At the same time over the course of the 2000s the practice of mass deportation, through the use of charter flights, has become a mainstay of border policing. Private security companies are tasked with removing mass loads of asylum seekers, immigrants and long-term British residents to countries from which they have fled or have no attachment to, where Britain is often involved militarily, and to where the foreign office typically advices (white) British citizens against travel. Afghanistan, Iraq, Pakistan, Kosovo/Albania, Nigeria, Ghana, the Democratic Republic of Congo and Sri Lanka have been principal destinations since 2001. Jamaica features regularly too. Partnership between the British Government and the destination states help to realize the possibility. It is no coincidence for example that ‘the first in the new wave of charters to Pakistan took place in November 2011, not long after a visit by David Cameron to negotiate a new “Enhanced Strategic Dialogue”, which included an objective of increasing bilateral trade to £2.5 billion per year as well as a £650 million “education aid” programme’. When charter flights are booked there is a need to fill them and evidence indicates that Immigration Control and Enforcement teams are instructed to round up people of the destination nationality in the weeks leading up to the flight date.

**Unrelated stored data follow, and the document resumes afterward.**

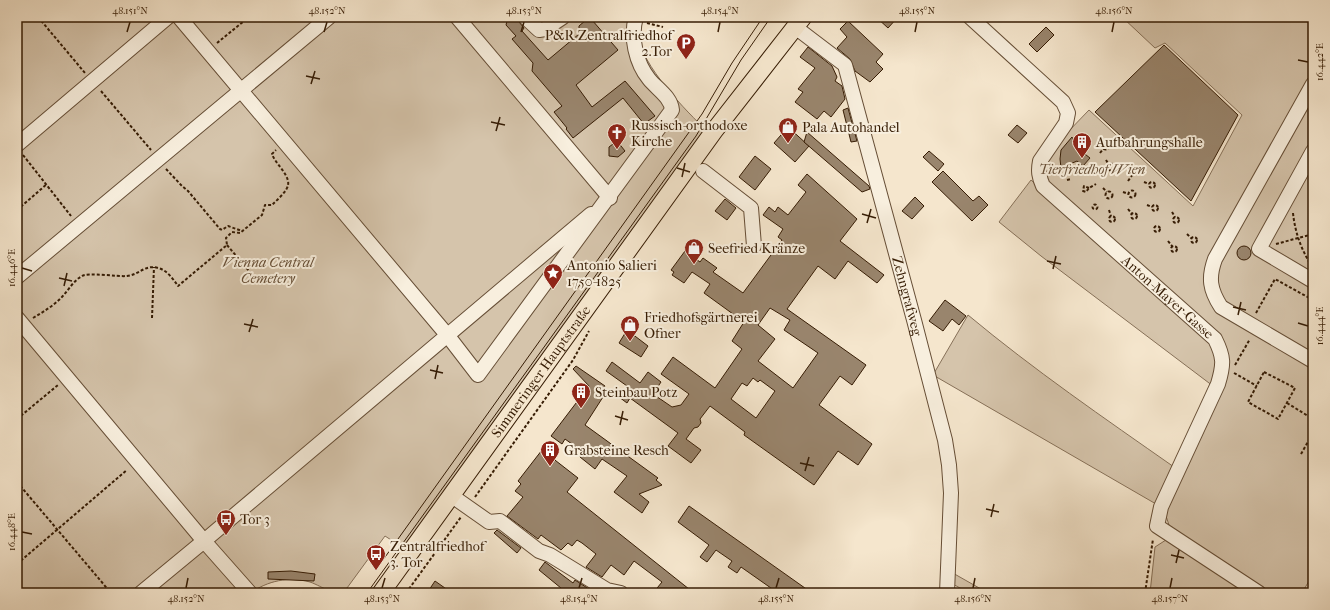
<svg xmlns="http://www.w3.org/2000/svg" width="1330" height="610" font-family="'IM FELL French Canon',serif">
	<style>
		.green { fill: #d5c4ab; stroke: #867058 }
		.building { fill: #99856d; stroke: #361c04; fill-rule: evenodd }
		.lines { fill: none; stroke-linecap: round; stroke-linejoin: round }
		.minor-casing { stroke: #664e36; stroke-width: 16 }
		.major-casing { stroke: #361c04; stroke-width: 19 }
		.path { stroke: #361c04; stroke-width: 2; stroke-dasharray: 3 2; stroke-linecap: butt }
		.minor { stroke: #f8efde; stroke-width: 14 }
		.major { stroke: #f5e6cd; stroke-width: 17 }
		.tram { stroke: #361c04; stroke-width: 1 }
		.ticks { fill: none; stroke: #361c04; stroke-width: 1.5 }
		.labels { text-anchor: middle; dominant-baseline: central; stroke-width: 4; stroke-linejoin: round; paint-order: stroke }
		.poi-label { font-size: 14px; fill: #361c04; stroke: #f8efde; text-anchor: start }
		.park-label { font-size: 14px; font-style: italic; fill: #664e36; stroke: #f8efde }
		.street-label { font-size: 14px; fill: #361c04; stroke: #f8efde }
		.neatline { fill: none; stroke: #361c04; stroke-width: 1.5 }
		.ticks-label { font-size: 10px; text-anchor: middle; fill: #361c04 }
	</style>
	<rect width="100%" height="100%" fill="#f5e6cd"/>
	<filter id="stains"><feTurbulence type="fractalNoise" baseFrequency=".005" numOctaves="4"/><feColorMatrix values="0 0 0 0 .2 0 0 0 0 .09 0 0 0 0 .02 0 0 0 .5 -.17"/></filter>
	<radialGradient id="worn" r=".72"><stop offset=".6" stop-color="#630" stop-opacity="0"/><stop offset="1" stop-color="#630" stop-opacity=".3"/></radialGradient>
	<!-- green -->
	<g class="green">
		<path d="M17,17H642C641,23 639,30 639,36C640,64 687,112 707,131L405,549L385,536L347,588C333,597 324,587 310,582C288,576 268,581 250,593H17Z"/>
		<polygon points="1122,17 1313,17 1313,574 1302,593 1268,593 1181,538 1169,525 1165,513 1227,360 1046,185 1043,168 1064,136 1089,110 1193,206 1242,115 1165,43 1155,48"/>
		<polygon points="1031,180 1215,346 1218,368 1213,386 1041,256 999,222"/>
		<path d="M968,315C1034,370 1104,418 1174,467L1156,504L933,375Z"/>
		<polygon points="1169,538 1254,593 1150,593 1155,547"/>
		<polygon points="951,572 988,593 969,593 951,583"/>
	</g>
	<!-- building -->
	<g class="building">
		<polygon points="508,17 515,17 524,28 522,31 548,60 579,34 579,26 586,20 592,20 618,50 576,85 592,107 625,81 655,116 644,124 623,98 573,138 566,129 567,128 554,112 562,106 532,71 533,63 512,39 516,36 506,25"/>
		<polygon points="876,17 898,17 888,28"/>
		<polygon points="848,21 883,54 876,62 883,69 870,82 855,71 850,59 837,48 847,37 840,29"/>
		<polygon points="1046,27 1054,35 1037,52 1029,44"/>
		<polygon points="1164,45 1238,115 1191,201 1095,112"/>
		<polygon points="808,47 832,66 837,77 835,81 842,86 845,99 831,117 824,111 817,119 795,102 803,92 798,89 815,68 800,57"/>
		<polygon points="848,108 857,141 851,142 843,110"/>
		<polygon points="1017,125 1027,133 1018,143 1008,135"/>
		<polygon points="788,127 809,146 795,162 774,143"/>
		<polygon points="807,132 869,186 870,189 862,192 804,142"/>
		<polygon points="1072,137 1077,148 1090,158 1083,166 1077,161 1061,168 1060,159 1061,150"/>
		<polygon points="617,141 625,151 618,157 609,156 609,147"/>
		<polygon points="929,151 944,164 938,171 923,157"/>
		<polygon points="755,156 771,169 755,190 739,177"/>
		<polygon points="943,171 973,201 979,196 988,205 972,221 932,182"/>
		<path d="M807,174L857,219L840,241L884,275L877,283L848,261L835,279L818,266L787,309L866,365L852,385L840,376L819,405L872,444L858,465L838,451L814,485L744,435L745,432L710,406L700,419L701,423L698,427L694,428L686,439L701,450L691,463L668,446L678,433L630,398L627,403L619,397L627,386L606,371L612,362L640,383L648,372L661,382L653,394L672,407L681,405L689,394L661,374L673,357L715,388L742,349L732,341L744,322L704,293L710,284L692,272L684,283L672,275L674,272L671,270L685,251L700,262L703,258L717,268L713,272L743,293L782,240L778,237L783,229L763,215L769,207L775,212L778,207L788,215L806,192L798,185ZM770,308L790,320L784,330L818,353L793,388L758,361L775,339L758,325ZM753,378L758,382L760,380L775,391L756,418L731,399L742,383L747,386Z"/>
		<polygon points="915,197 924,206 912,219 902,211"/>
		<polygon points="725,199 736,208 727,220 715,211"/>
		<circle cx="1244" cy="253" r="7"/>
		<polygon points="945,300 966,316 959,325 952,319 943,331 929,321"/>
		<polygon points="627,330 648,346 641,357 619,343"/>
		<polygon points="576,366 605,386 599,394 603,397 585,425 658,478 656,480 662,485 639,494 649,502 642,513 614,492 627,476 602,459 595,469 580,457 583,452 565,439 562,444 551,436 589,386 573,369"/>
		<polygon points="542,450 578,478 567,492 694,593 653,593 662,582 634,561 624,575 611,565 602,577 586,567 596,554 582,543 577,540 572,546 568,543 561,550 541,535 538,539 507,516 523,497 515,491 521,484 518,481"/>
		<polygon points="689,506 812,593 778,593 741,567 737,573 728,567 732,561 716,550 707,562 700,557 709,545 678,522"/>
		<polygon points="497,530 521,548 517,553 494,533"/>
		<polygon points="545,562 573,583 575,580 592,591 591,593 567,593 539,570"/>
		<polygon points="291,571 315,574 314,581 268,579 268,572"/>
		<polygon points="435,581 452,593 427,593"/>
	</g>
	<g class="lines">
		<defs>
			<g id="minor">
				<path d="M179,17L448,336L478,375L672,110C671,97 657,89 649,79C636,63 630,37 636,17"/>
				<polyline points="457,17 610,198"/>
				<polyline points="525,17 539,30 545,29 563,17"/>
				<path id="s1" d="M970,17L1063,102L1068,113L1066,123L1040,161C1038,171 1039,177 1043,186L1215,339C1224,357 1224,364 1218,384L1161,507L1157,526L1259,593"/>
				<path id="s2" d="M795,27L845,65L914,320L945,440L949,465L951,493L947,593"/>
				<path d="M1313,84L1215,259C1208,278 1210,290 1221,307L1313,361"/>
				<polyline points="17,145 168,17"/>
				<polyline points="1313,151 1259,249 1313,281"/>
				<polyline points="703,171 751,208 754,246"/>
				<polyline points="17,277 329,17"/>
				<polyline points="17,318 204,541 591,214"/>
				<polyline points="452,496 489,522 500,521 539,551 550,555 607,590 621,593"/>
				<polyline points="141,593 204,541 250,593"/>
			</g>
			<g id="major">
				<path id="s3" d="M381,593L714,131L803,17"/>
			</g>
		</defs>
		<!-- minor casing -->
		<use href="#minor" class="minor-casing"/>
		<!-- major casing -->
		<use href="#major" class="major-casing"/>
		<!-- path -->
		<g class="path">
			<polyline points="38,17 85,73"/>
			<polyline points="647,23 663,27"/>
			<polyline points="217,43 249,17"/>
			<polyline points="101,91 151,150"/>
			<circle cx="1106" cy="146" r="3.5"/>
			<polyline points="1100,153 1104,148"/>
			<polyline points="23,155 71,216"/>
			<polyline points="1106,160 1109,165"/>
			<circle cx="1111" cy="167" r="3.5"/>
			<circle cx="1134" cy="171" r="3.5"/>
			<polyline points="166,169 182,186 188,191 220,229 222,230 228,226 242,231"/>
			<polyline points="1067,180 1071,179"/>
			<polyline points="1128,181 1133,174"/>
			<circle cx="1152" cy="185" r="3"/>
			<polyline points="1144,182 1149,184"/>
			<polyline points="1089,188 1084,186 1083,191 1086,192 1089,188 1096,184"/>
			<polyline points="1103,188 1107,192"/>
			<circle cx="1132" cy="194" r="3.5"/>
			<circle cx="1109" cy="195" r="3.5"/>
			<polyline points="1123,192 1129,194"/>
			<circle cx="1095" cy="207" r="2.5"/>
			<polyline points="1147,205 1152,207"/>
			<circle cx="1155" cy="208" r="3"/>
			<polyline points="1128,209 1132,214"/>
			<polyline points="17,210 47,184"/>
			<polyline points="1109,210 1111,216"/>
			<polyline points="1172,212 1175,217"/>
			<path d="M1293,213C1295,232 1301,249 1311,265"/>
			<circle cx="1134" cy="216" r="3"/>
			<circle cx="1112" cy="219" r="3"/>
			<circle cx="1176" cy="220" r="3"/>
			<circle cx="1157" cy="229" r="3"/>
			<polyline points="1187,234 1191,238"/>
			<circle cx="1194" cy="240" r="3"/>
			<polyline points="1168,241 1172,246"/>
			<polyline points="1276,244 1313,234"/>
			<polyline points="227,245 260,284"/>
			<circle cx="1174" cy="249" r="3"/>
			<polyline points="1256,313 1275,279 1313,300"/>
			<path d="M33,318C43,312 53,306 61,298C68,291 73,281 82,276C88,272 118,277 127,276C139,275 145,264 158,268C167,270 173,279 178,286L227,245L226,238L232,232L240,233L262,215L265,205H272C277,200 284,194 287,188C293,177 275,164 272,154L276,150"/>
			<polyline points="152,318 154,267"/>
			<polyline points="1235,365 1250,339"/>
			<polygon points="1264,372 1295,388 1278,419 1248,402"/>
			<polyline points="1234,373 1257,386"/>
			<polyline points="1287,403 1313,419"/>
			<polyline points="17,419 58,385"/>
			<polyline points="1301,454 1313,433"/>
			<polyline points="17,482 111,593"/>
			<polyline points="475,497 573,360 589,331"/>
			<polyline points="17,564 127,470"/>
			<polyline points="406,593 461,517"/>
			<polyline points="1145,593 1153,539"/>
		</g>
		<!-- minor -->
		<use href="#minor" class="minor"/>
		<!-- major -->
		<use href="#major" class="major"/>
		<!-- tram -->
		<g class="tram">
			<polyline points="383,560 702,114 732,63 763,17"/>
			<polyline points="367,593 696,136 741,60 771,17"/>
		</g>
	</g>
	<!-- ticks -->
	<path class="ticks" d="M127,32L130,22M324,32L327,22M521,32L524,22M718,32L720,22M915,32L917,22M1112,32L1114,22M1298,60L1308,62M306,76L320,79M311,84L315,71M491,122L505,125M496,131L500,117M677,168L690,172M682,177L685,163M862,214L876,218M867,223L871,209M1047,261L1061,264M22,268L32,271M1053,269L1056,256M59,278L72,281M64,286L67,273M1233,307L1246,310M1238,315L1241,302M1298,323L1308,326M244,324L258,327M249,332L253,319M430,370L443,373M435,379L438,365M615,416L628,420M620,425L623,411M800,463L814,466M805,471L809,457M986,509L999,512M991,517L994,504M22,532L32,534M1171,555L1184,558M1176,563L1179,550M186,588L188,578M382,588L385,578M579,588L582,578M776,588L779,578M973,588L975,578M1170,588L1172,578"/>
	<!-- icons -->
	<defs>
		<symbol id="parking-pin" viewBox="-11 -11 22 30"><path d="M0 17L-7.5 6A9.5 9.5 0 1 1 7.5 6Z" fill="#8f2418" stroke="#f8efde"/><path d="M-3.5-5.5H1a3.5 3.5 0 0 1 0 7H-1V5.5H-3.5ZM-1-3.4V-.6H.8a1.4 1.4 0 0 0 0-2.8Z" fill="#fff"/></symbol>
		<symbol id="shop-pin" viewBox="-11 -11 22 30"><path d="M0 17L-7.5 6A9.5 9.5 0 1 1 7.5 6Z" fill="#8f2418" stroke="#f8efde"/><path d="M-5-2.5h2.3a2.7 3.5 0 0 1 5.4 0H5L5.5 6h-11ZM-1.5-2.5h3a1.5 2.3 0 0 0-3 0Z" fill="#fff"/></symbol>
		<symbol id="church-pin" viewBox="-11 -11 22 30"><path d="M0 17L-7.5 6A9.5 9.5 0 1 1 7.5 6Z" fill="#8f2418" stroke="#f8efde"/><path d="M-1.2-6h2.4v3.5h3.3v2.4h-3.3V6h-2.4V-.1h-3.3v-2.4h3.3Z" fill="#fff"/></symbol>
		<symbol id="building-pin" viewBox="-11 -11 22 30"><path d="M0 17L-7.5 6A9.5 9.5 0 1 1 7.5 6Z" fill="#8f2418" stroke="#f8efde"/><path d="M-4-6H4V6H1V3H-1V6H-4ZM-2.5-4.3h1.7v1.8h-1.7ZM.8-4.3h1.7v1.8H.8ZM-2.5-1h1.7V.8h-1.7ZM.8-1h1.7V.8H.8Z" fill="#fff"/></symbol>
		<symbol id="sight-pin" viewBox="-11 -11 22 30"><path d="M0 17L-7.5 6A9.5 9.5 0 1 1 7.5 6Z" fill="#8f2418" stroke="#f8efde"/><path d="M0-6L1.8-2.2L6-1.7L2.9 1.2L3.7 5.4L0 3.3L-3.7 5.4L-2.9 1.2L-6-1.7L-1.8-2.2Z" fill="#fff"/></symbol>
		<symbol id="bus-pin" viewBox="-11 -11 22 30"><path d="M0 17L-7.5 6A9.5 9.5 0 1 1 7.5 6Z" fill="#8f2418" stroke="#f8efde"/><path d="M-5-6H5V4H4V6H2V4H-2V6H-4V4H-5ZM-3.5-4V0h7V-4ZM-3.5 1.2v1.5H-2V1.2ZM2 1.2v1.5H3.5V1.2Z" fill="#fff"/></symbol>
	</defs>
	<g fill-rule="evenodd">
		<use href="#parking-pin" x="675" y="32" width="22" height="30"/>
		<use href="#shop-pin" x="777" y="116" width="22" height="30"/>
		<use href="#church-pin" x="606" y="122" width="22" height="30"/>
		<use href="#building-pin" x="1071" y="131" width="22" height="30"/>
		<use href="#shop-pin" x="683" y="237" width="22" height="30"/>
		<use href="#sight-pin" x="542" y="262" width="22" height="30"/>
		<use href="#shop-pin" x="619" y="314" width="22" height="30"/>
		<use href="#building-pin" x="570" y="381" width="22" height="30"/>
		<use href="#building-pin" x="539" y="439" width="22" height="30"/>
		<use href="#bus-pin" x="215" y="508" width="22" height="30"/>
		<use href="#bus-pin" x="365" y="543" width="22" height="30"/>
	</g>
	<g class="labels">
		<!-- poi labels -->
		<g class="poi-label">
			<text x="672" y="35" text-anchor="end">P&amp;R Zentralfriedhof<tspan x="672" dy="16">2.Tor</tspan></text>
			<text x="631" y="125">Russisch-orthodoxe<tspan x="631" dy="16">Kirche</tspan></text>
			<text x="802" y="127">Pala Autohandel</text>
			<text x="1096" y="142">Aufbahrungshalle</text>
			<text x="708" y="248">Seefried Kränze</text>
			<text x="567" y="265">Antonio Salieri<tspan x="567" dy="16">1750-1825</tspan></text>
			<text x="644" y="317">Friedhofsgärtnerei<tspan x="644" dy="16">Ofner</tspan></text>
			<text x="595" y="392">Steinbau Potz</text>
			<text x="564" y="450">Grabsteine Resch</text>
			<text x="240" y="519">Tor 3</text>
			<text x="390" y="546">Zentralfriedhof<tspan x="390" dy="16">3. Tor</tspan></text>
		</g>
		<!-- park labels -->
		<g class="park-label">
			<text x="1092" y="169">Tierfriedhof Wien</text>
			<text x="268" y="262">Vienna Central<tspan x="268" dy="16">Cemetery</tspan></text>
		</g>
		<!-- street labels -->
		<g class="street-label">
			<text stroke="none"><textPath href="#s2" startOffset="302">Zehngrafweg</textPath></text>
			<text stroke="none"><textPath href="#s1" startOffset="387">Anton-Mayer-Gasse</textPath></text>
			<text stroke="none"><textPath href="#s3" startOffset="273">Simmeringer Hauptstraße</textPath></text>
		</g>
	</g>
	<!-- margin -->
	<rect width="1330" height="610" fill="none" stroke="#f5e6cd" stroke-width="44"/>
	<rect x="22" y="22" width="1286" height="566" class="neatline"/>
	<g class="ticks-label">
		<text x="130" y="14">48.151°N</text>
		<text x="327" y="14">48.152°N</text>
		<text x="524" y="14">48.153°N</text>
		<text x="720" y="14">48.154°N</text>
		<text x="917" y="14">48.155°N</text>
		<text x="1114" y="14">48.156°N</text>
		<text transform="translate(1319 62) rotate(-90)" y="4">16.442°E</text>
		<text transform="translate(11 268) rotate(-90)" y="4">16.446°E</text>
		<text transform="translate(1319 326) rotate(-90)" y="4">16.444°E</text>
		<text transform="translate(11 532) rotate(-90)" y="4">16.448°E</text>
		<text x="186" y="602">48.152°N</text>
		<text x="382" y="602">48.153°N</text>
		<text x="579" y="602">48.154°N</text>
		<text x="776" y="602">48.155°N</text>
		<text x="973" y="602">48.156°N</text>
		<text x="1170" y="602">48.157°N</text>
	</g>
	<rect width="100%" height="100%" filter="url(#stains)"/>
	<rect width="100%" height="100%" fill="url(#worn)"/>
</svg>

Long term residents/citizens from Africa, the Caribbean and South Asia with little proof of nationality are being incorporated into this system.

So now British citizens, not recognised as such, are also being sent to join immigrants and asylum seekers in Yarlswood and the multiple other detention centres around the country where the outcast and most marginalised are criminalised for merely existing. The ‘hostile environment’ policy that has facilitated and augmented this process is part of an arsenal of measures aimed at curtailing immigration, facilitating deportation, and maintaining hierarchies of status for those who are resident. The reason most frequently deployed by the Home Office for denying British citizenship currently is that applicants are ‘not of good character’, a sufficiently amorphous notion that has seen to refusal of citizenship for activities as mundane as speeding fines and incorrectly completing immigration paperwork.

Analysis of these data indicate individuals from Iraq, Afghanistan, Sri Lanka, Turkey, Jamaica, Kosovo, Somalia, Vietnam, Democratic Republic of Congo appear to be disproportionately impacted by this trend.

It is this failure to recognise the connections between the racism at home and imperialism overseas that mean MPs such as David Lammy can express visceral anger at the treatment of the Windrush generation whilst also being supportive of the invasion of Iraq, and that Jacob Rees-Mogg, of all suspects, can hold forth indignantly against the deportation of Windrush generation citizens. But this false and short-sighted separation will also be the ultimate obstacle to the consolidation of a more progressive anti-racist politics that moves beyond frameworks of the ‘innocent’ and ‘legal’ citizen, and mobilises instead against the violence of the state – period.